• Record set:

☆ ☆ ☆ ☆

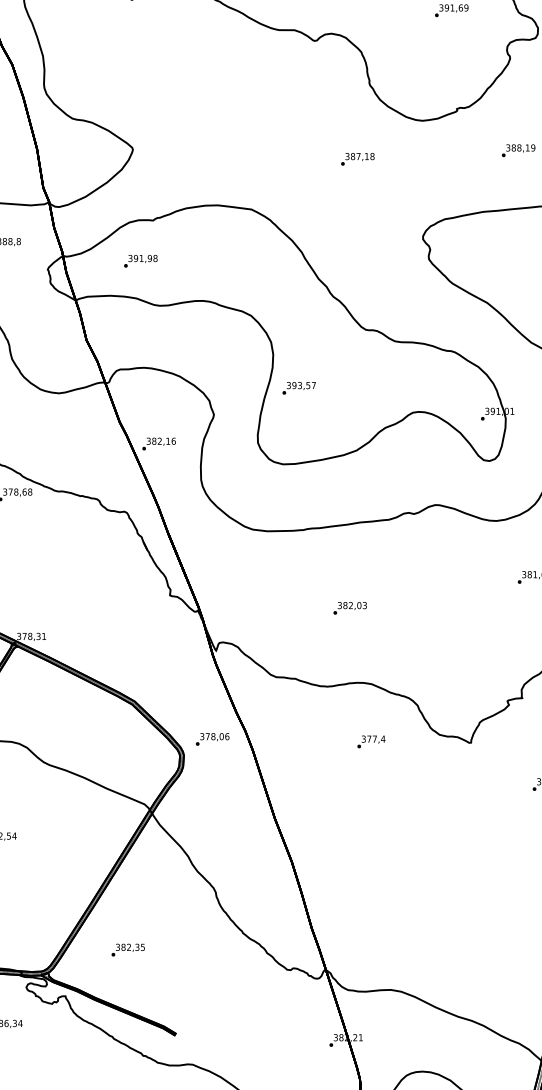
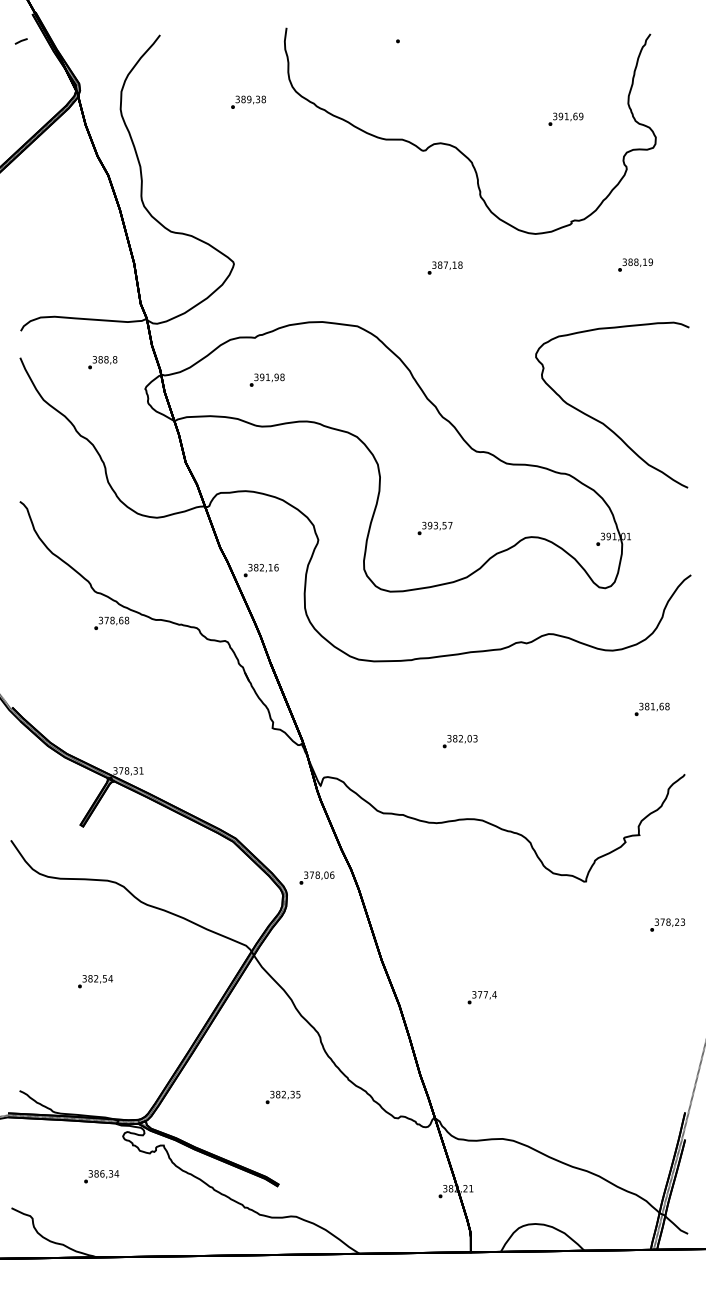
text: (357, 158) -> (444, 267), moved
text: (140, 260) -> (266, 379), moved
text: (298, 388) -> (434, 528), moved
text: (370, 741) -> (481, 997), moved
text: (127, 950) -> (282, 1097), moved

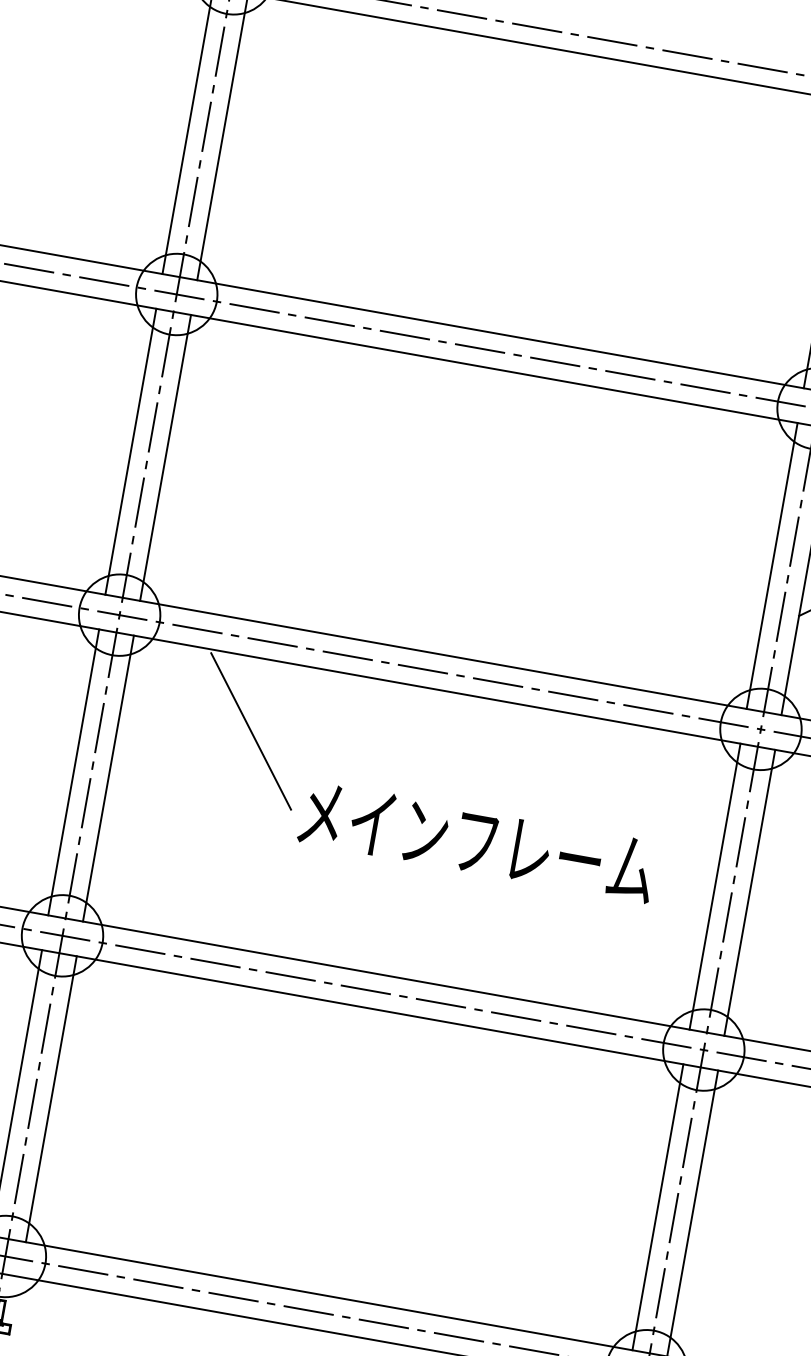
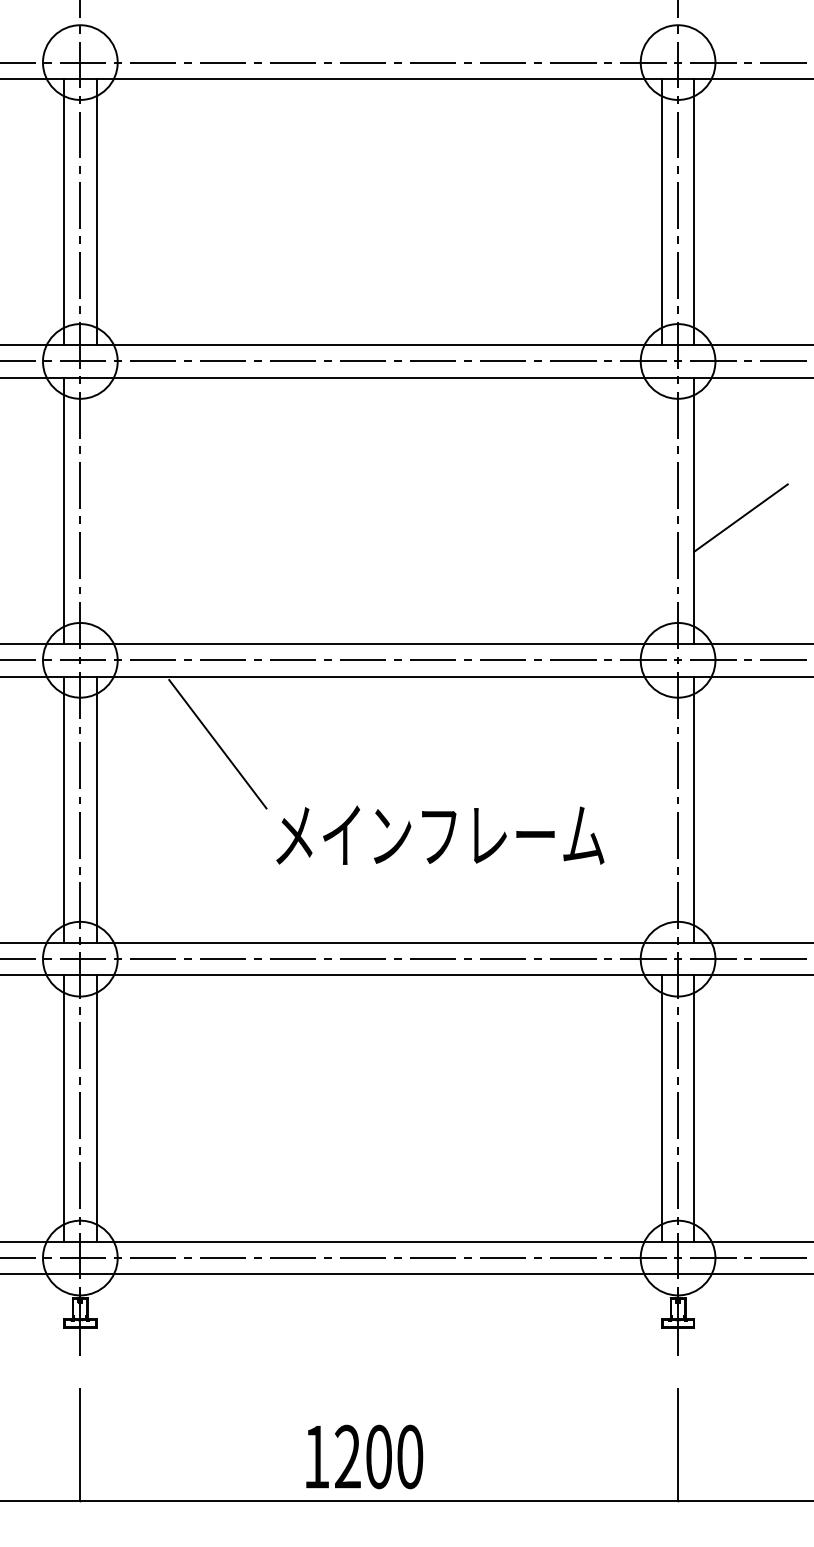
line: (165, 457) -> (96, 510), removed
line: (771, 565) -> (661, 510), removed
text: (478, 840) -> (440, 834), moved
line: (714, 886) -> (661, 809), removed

☆ ☆ ☆ ☆

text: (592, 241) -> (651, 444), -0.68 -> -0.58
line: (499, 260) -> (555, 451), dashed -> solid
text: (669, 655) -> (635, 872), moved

☆ ☆ ☆ ☆

• Work order: Considering the records above, state how many lines contain the word "text", with nothing else in your reply.

• Response area: 8